Asmodee Digital is probably the biggest catch, having adapted many of today’s biggest hits, from modern classics “Catan” and “Carcassonne” to crowdfunded breakout hit “Scythe” and immense dungeon-crawler “Gloomhaven.” The full list of partners right now includes Dire Wolf Digital, Nomad Games, Auroch Digital, Restoration Games, Steve Jackson Games, Knights of Unity, Skyship Studios, EncounterPlus, PlannarAlly and Sugar Gamers, as well as individual creators and developers.
These games may be best played in person, but have successfully transitioned to digital versions, and one imagines that a larger screen and inclusion of real pieces could make for an improved hybrid experience. There will be options both to purchase games individually, like you might on mobile or Steam, or to subscribe to an unlimited access model (pricing to be determined on both).

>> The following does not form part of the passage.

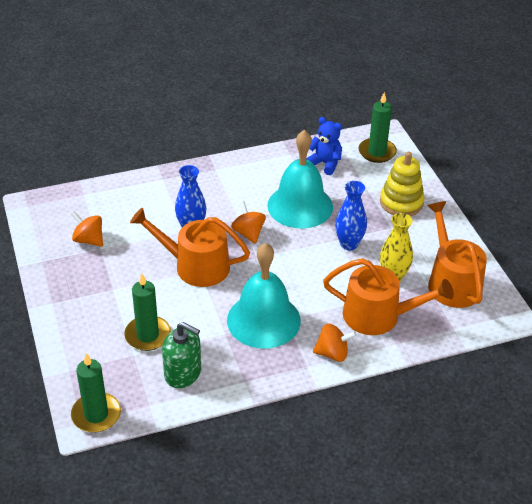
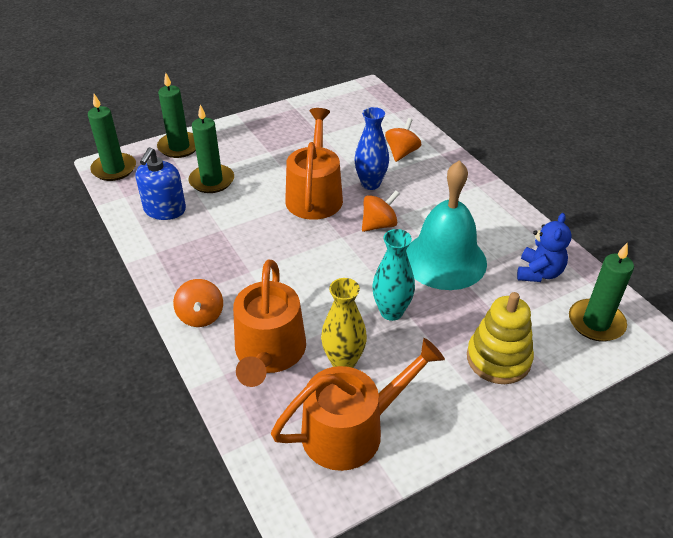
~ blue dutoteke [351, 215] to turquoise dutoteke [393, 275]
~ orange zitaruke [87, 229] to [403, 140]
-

It would also be something that the many gaming shops and playing venues might want to have a couple of on hand. Testing out a game in-store and then buying a few to stock, or convincing consumers to do the same, could be a great sales tactic for all involved.

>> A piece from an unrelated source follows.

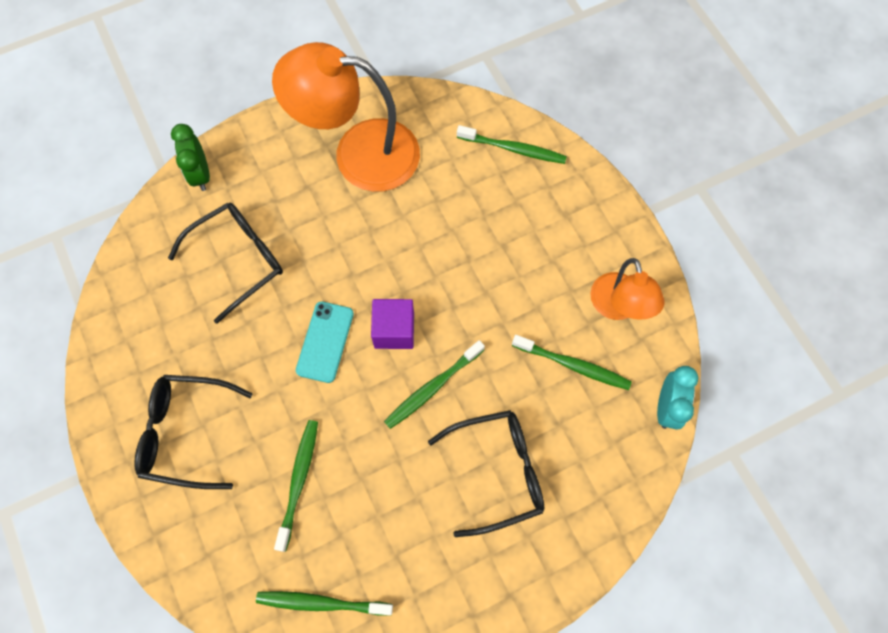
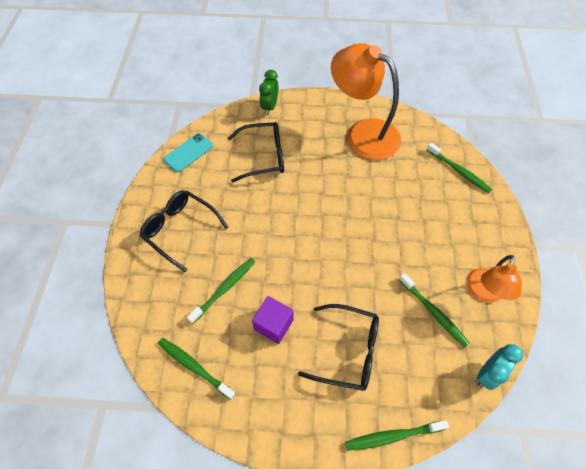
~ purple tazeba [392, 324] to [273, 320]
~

In addition to providing a unique and superior digital version of a game, the device can connect with others to trade moves, send game invites and all that sort of thing. The whole OS, Mehta said, “is alive and real. If we didn’t own it and create it, this wouldn’t work.” This is more than a skin on top of Android with a built-in store, but there’s enough shared that Android-based ports will be able to be brought over with little fuss.
Head of content Lee Allentuck suggested that the last couple years (including the pandemic) have started to change game developers’ and publishers’ minds about the readiness of the industry for what’s next. “They see the digital crossover is going to happen — people are playing online board games now. If you can be part of that new trend at the very beginning, it gives you a big opportunity,” he said.

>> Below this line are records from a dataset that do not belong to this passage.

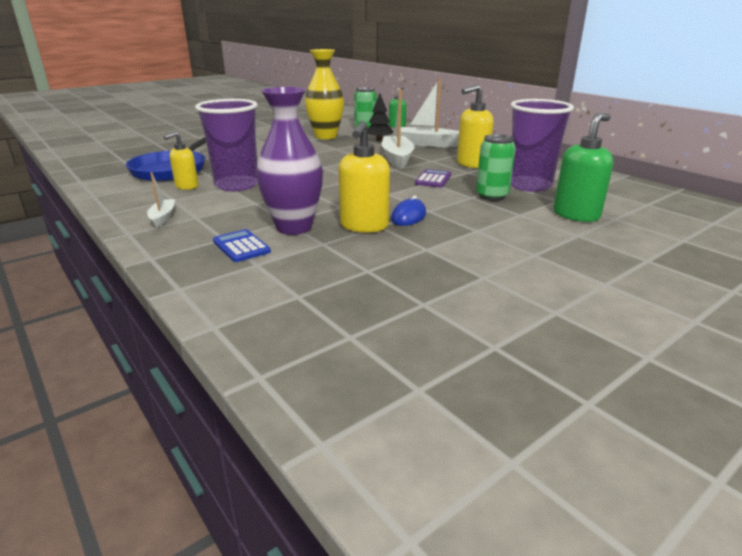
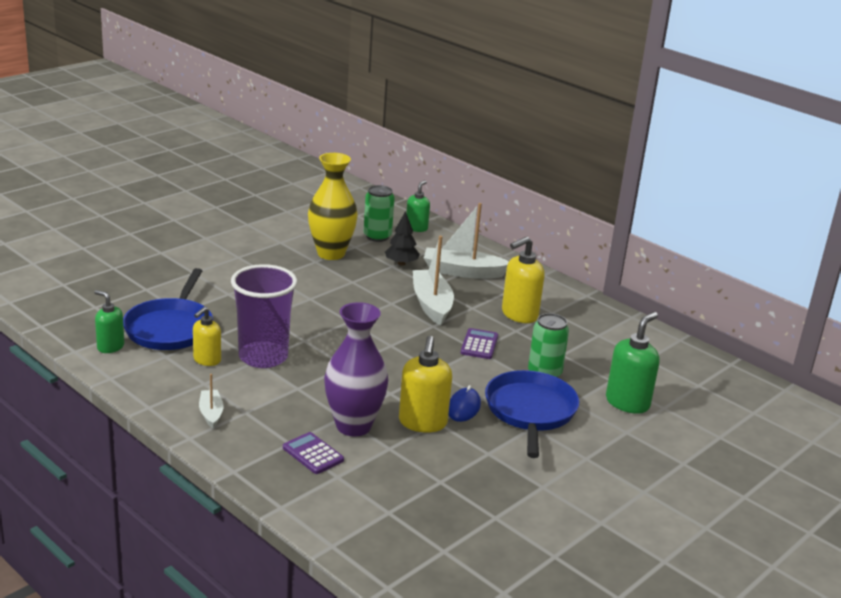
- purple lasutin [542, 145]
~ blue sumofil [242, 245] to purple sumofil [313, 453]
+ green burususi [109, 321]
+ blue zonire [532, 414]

Allentuck, who previously worked at Hasbro, said there’s widespread interest in the toy and tabletop industry to be more tech-forward, but there’s been a “chicken and egg scenario,” where there’s no market because no one innovates, and no one innovates because there’s no market. Fortunately things have progressed to the point where a company like The Last Gameboard can raise $4 million to help cover the cost of creating that market.
The round was led by TheVentureCity, with participation from SOSV, Riot Games, Conscience VC, Corner3 VC and others. While the company didn’t go through HAX, SOSV’s involvement has that HAX-y air, and partner Garrett Winther gives a glowing recommendation of its approach: “They are the first to effectively tie collaborative physical and digital gameplay together while not losing the community, storytelling or competitive foundations that we all look for in gaming.”
Mehta noted that the pandemic nearly cooked the company by derailing their funding, which was originally supposed to come through around this time last year when everything went pear-shaped. “We had our functioning prototype, we had filed for a patent, we got the traction, we were gonna raise, everything was great… and then COVID hit,” she recalled. “But we got a lot of time to do R&D, which was actually kind of a blessing. Our team was super small so we didn’t have to lay anyone off — we just went into survival mode for like six months and optimized, developed the platform. 2020 was rough for everyone, but we were able to focus on the core product.”
Now the company is poised to start its beta program over the summer and (following feedback from that) ship its first production units before the holiday season when purchases like this one seem to make a lot of sense.
(This article originally referred to this raise as The Last Gameboard’s round A — it’s actually the seed. This has been updated.)